The entire Indigo Line proposal would be blocked by the Baker administration in 2015 which officially canceled all plans for DMU service at West Station and all other lines. By 2016, the station was scheduled to begin construction in 2019 and to be completed along with the highway project. Earlier estimates suggested a 3-4 year construction time. State legislators representing communities along the Worcester Line have expressed concern that Boston Landing and West Station would slow down trips for suburban commuters.

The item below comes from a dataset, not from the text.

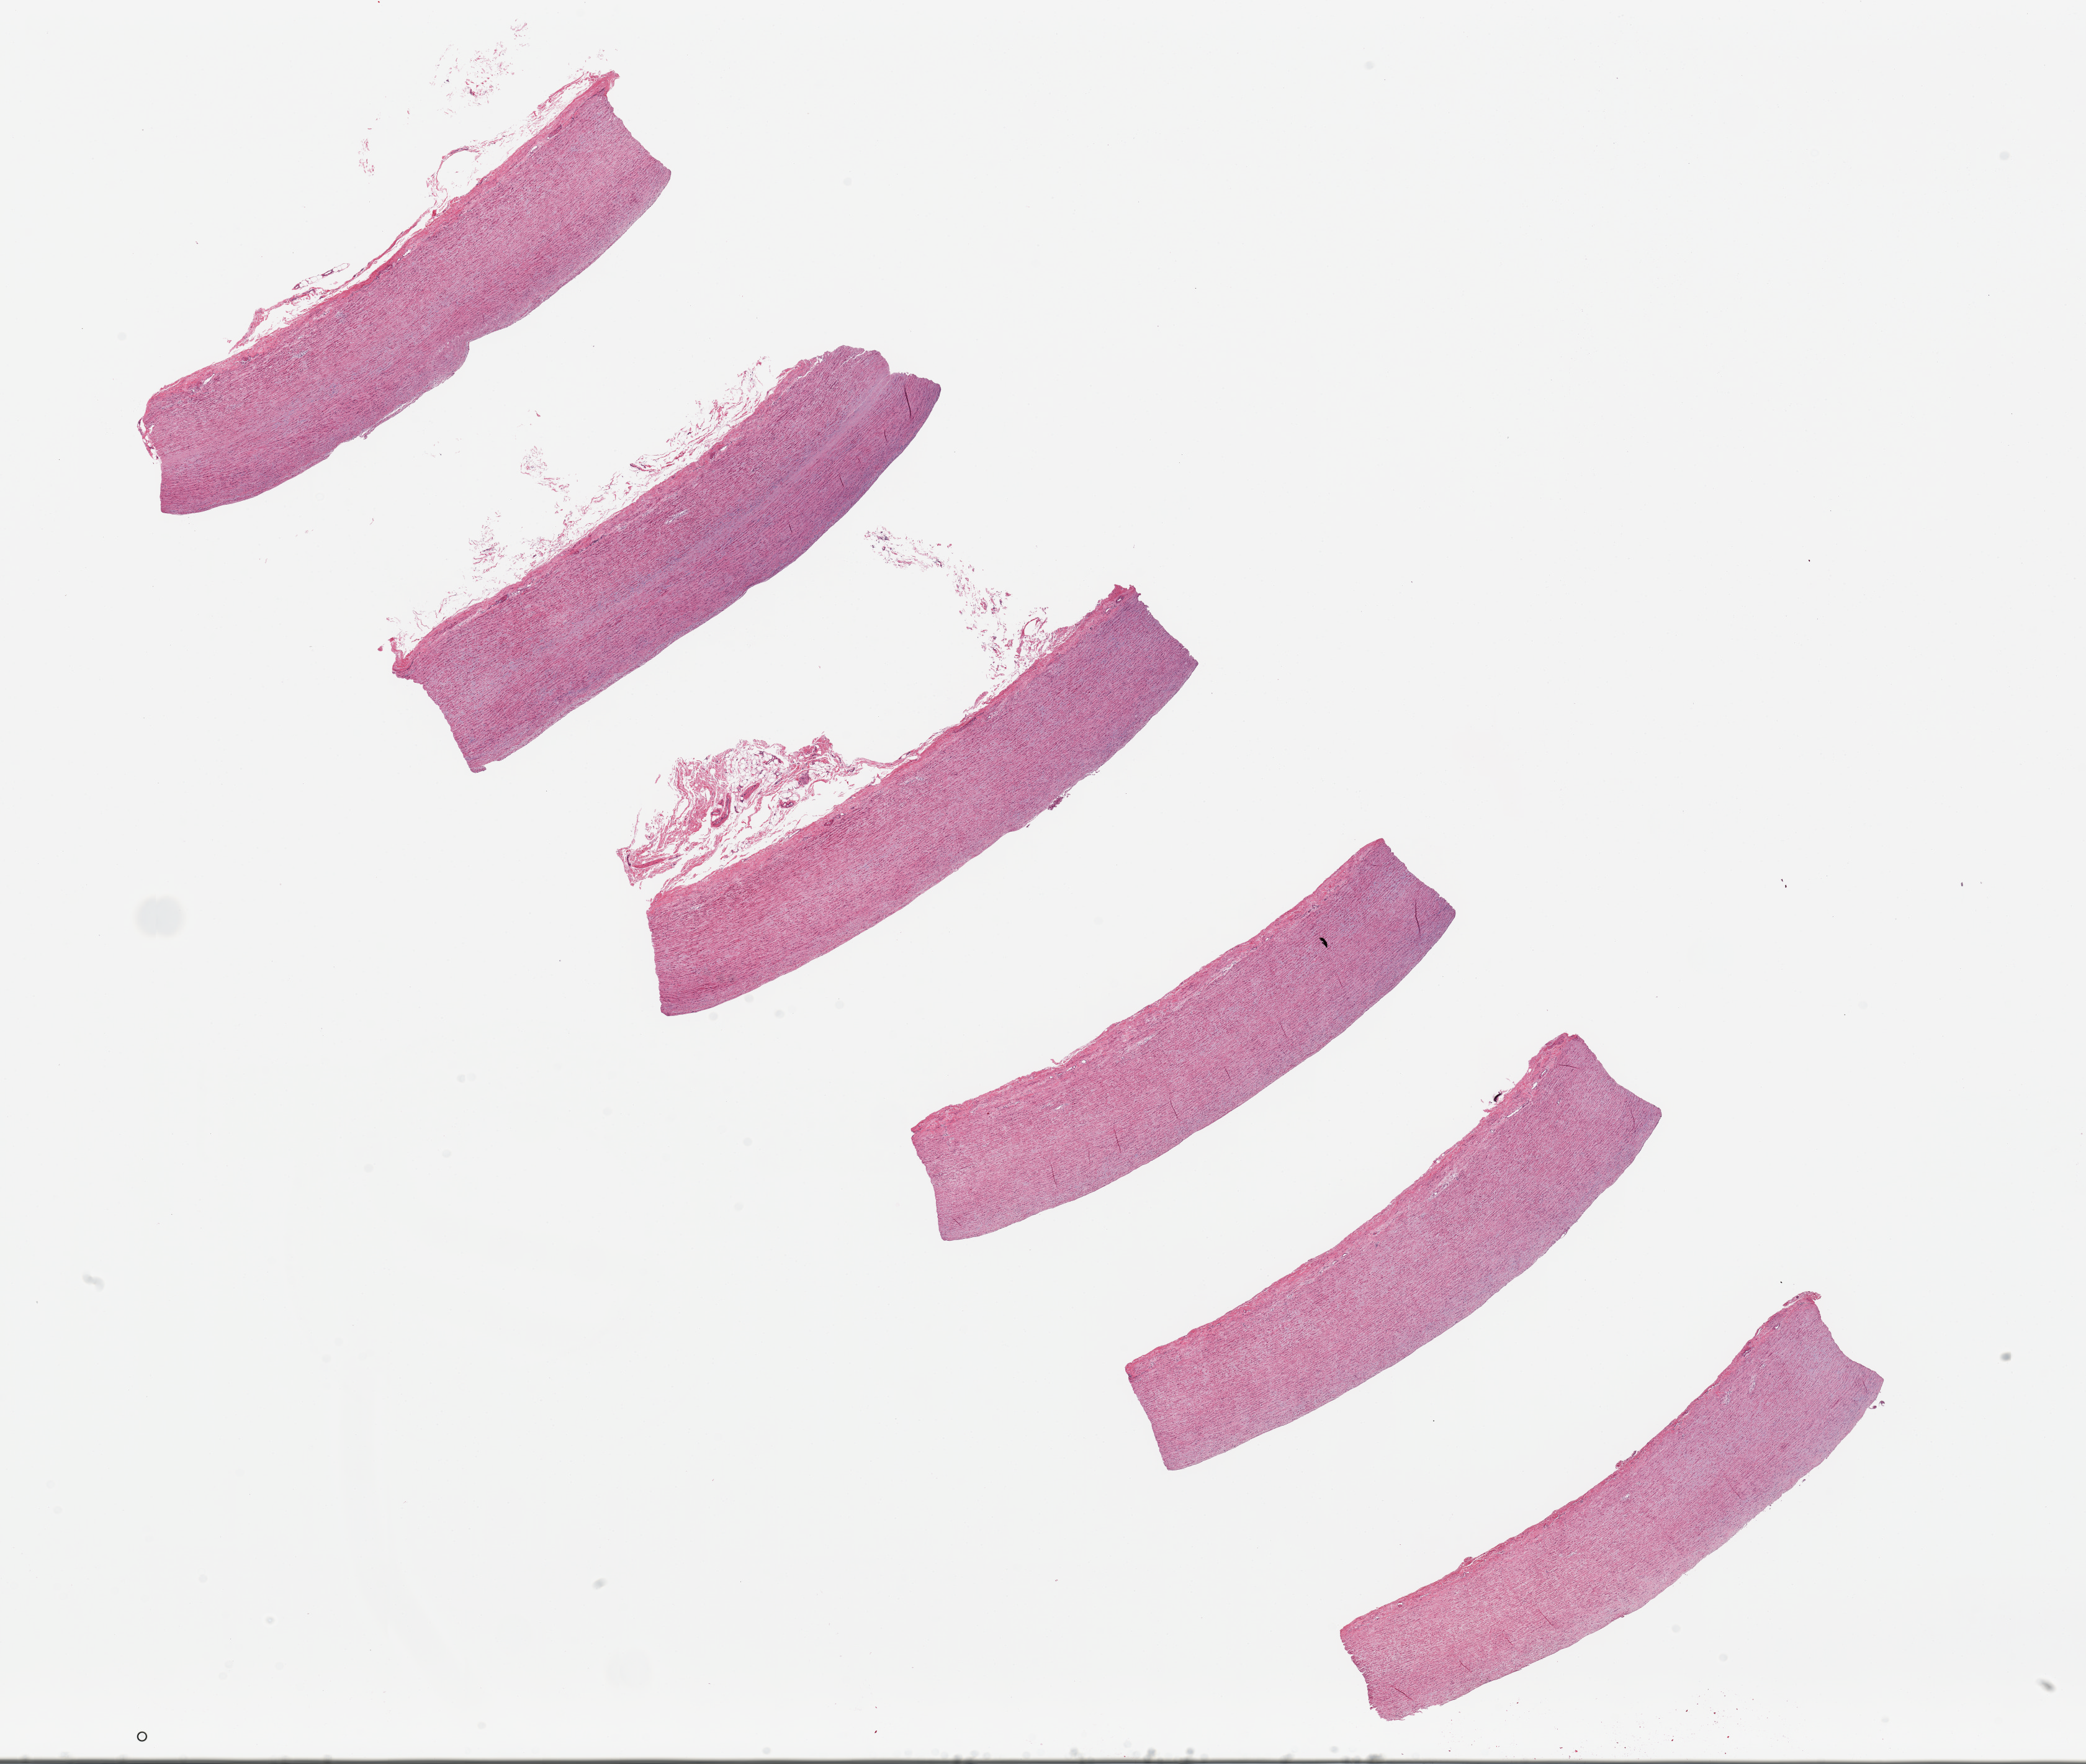
Whole-slide image, haematoxylin and eosin stain, brightfield — low-resolution overview of the scanned area, about 26.6 x 22.5 mm (from a 20x scan), PAXgene-fixed paraffin-embedded (PFPE) section, section of aorta (target tissue), donor tissue sample. Male donor.
* pathologist's review note for this sample: 6 ~7x1.5mm pieces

In December 2017, the state announced that the station would not be completed until 2040, after the Harvard-owned land has been redeveloped. The projected cost of the station had increased to $95 million by that time due to the addition of a bus transfer level and other scope increases. In response to a plea from city and state politicians, in January 2018, Harvard University increased its pledge to pay $50 million of the cost, with an additional $8 million incentive to build an early action interim station. The Turnpike straightening is proceeding regardless due to the deteriorating state of the existing viaduct.

=== Allston Multimodal Project ===
Planning for the Turnpike straightening project (since renamed to the Allston Multimodal Project) would once again change in the 2020s, including plans for West Station. Significant design revisions have included reducing the station's track infrastructure and eliminating a proposed layover yard. Funding for the project was bolstered by contributions from Harvard University ($90 million) and Boston University ($10 million). The station's updated design now integrates new connections to the Grand Junction rail line, as well as enhanced pedestrian and bicycle pathways.

In August 2023, the City of Boston, Harvard, and Boston University have pledged $300 million toward the $1.9 billion I-90 Allston Multimodal Project, which includes developing a new neighborhood and West Station on land largely owned by Harvard. This funding, the largest third-party contribution to a state transportation project, will complement federal grants and state investments, with construction set to begin in 2027. The project aims to eliminate an elevated section of the Massachusetts Turnpike. The Allston Multimodal Project is projected for completion by the mid-2030s.

In November 2024, MassDOT reinstated the proposal for a new layover yard within West Station plans.